Problem to solve: Of all the lines below, return only those starting with the line holding "5: (560, 796)" and going on through the line holding "34: (767, 660)", exactly as written.

++++++++

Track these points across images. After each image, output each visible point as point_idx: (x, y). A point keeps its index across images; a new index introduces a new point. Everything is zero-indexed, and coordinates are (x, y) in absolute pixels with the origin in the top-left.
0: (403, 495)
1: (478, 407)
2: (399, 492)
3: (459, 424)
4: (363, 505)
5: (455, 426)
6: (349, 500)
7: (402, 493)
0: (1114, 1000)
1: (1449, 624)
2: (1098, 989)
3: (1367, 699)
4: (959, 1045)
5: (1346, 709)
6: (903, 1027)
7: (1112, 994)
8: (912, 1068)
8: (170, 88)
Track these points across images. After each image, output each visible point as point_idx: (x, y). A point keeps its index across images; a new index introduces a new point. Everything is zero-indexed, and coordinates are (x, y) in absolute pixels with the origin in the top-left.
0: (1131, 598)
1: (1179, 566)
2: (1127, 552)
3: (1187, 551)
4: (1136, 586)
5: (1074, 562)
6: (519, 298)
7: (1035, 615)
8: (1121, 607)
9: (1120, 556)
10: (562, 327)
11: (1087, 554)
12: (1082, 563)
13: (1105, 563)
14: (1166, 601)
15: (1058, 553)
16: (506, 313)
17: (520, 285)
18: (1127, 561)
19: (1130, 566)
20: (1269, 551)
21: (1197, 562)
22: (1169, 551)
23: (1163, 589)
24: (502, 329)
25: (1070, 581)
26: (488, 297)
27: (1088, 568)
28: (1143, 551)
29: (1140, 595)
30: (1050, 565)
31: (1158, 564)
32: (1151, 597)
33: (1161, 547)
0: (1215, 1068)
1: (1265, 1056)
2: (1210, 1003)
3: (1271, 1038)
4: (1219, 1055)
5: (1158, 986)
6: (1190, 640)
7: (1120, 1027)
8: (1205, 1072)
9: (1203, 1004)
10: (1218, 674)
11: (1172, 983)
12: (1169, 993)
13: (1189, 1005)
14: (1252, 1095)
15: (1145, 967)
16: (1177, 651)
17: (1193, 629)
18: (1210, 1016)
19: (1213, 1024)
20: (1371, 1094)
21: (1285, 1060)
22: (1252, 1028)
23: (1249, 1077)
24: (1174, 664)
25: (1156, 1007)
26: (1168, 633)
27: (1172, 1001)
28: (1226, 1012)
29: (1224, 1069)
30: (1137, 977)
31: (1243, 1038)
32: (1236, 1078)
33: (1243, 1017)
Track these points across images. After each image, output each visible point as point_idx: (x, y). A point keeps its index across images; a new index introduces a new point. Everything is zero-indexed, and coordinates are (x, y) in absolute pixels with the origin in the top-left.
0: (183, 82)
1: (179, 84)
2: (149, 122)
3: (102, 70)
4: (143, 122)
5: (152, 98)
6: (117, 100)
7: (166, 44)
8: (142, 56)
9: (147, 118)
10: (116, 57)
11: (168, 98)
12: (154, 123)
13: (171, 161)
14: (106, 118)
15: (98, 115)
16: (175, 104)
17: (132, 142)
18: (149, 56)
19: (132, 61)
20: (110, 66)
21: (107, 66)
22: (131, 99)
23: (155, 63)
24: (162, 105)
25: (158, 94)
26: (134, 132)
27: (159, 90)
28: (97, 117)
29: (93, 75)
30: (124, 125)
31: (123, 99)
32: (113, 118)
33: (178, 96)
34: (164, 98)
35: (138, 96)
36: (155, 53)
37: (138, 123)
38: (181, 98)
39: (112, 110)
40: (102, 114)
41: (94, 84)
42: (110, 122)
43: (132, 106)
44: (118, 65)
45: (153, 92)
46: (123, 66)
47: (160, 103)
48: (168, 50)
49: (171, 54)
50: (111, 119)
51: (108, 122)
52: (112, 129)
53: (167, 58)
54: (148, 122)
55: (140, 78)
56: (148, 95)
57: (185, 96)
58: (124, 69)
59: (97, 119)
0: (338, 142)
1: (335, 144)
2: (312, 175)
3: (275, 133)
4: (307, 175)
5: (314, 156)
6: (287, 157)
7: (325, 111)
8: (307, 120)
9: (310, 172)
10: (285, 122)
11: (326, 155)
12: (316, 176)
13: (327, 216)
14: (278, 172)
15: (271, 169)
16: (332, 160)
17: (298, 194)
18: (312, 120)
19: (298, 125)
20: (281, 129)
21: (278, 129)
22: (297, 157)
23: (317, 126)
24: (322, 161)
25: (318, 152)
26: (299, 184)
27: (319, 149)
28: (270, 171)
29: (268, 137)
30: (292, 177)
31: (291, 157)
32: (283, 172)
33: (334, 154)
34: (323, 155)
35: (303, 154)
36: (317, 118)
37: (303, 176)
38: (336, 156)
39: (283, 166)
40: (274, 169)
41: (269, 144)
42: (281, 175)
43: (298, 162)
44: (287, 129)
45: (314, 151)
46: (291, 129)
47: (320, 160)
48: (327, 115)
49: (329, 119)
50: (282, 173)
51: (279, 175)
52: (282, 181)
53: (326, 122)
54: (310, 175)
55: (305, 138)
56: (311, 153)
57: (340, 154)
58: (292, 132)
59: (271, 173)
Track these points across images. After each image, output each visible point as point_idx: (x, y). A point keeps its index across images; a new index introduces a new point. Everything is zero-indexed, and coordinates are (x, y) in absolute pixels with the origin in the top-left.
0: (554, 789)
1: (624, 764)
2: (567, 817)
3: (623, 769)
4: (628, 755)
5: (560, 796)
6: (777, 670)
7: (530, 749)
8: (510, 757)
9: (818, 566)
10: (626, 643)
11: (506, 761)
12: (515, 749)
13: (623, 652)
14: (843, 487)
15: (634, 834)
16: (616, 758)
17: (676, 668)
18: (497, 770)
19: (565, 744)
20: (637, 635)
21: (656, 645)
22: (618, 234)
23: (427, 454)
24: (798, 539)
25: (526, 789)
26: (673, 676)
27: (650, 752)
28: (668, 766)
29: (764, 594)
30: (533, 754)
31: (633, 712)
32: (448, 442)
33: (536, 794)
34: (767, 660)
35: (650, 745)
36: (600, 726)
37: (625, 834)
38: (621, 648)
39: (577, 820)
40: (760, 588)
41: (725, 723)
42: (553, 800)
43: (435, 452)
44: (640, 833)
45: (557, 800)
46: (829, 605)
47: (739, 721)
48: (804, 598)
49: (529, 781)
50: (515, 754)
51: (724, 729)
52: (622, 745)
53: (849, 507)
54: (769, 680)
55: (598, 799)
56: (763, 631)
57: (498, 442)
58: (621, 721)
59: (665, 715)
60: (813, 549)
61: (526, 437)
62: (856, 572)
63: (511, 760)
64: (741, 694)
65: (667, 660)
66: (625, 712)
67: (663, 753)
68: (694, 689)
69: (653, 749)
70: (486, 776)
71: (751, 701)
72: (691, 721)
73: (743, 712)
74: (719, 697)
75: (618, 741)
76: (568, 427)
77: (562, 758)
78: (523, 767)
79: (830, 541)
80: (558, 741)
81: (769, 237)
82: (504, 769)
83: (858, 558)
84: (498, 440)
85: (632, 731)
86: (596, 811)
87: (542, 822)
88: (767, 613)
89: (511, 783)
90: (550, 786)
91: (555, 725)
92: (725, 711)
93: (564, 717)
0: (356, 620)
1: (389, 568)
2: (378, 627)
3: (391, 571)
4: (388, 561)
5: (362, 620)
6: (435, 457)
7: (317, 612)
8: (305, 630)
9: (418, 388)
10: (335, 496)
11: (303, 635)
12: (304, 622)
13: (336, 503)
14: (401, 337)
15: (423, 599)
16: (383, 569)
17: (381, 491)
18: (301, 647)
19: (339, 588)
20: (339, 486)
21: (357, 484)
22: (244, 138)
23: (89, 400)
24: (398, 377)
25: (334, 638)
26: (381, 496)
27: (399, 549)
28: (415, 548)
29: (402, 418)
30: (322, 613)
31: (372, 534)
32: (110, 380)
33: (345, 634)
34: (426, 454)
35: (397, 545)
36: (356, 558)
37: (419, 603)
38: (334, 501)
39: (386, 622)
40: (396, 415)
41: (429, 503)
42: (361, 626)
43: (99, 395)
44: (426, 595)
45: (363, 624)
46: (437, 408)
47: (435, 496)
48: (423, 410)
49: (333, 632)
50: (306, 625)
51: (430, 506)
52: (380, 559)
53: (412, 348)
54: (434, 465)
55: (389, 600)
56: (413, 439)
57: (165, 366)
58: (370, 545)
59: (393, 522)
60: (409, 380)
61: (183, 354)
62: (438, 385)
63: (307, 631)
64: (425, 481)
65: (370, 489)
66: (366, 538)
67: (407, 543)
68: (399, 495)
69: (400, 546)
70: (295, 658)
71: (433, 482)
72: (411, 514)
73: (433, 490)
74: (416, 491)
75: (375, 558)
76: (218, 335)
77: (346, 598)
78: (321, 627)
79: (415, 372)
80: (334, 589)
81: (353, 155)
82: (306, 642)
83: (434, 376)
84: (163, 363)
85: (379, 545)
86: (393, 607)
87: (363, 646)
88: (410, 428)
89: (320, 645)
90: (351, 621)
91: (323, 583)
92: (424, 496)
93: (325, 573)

++++++++

Answer to the exercise:
5: (560, 796)
6: (777, 670)
7: (530, 749)
8: (510, 757)
9: (818, 566)
10: (626, 643)
11: (506, 761)
12: (515, 749)
13: (623, 652)
14: (843, 487)
15: (634, 834)
16: (616, 758)
17: (676, 668)
18: (497, 770)
19: (565, 744)
20: (637, 635)
21: (656, 645)
22: (618, 234)
23: (427, 454)
24: (798, 539)
25: (526, 789)
26: (673, 676)
27: (650, 752)
28: (668, 766)
29: (764, 594)
30: (533, 754)
31: (633, 712)
32: (448, 442)
33: (536, 794)
34: (767, 660)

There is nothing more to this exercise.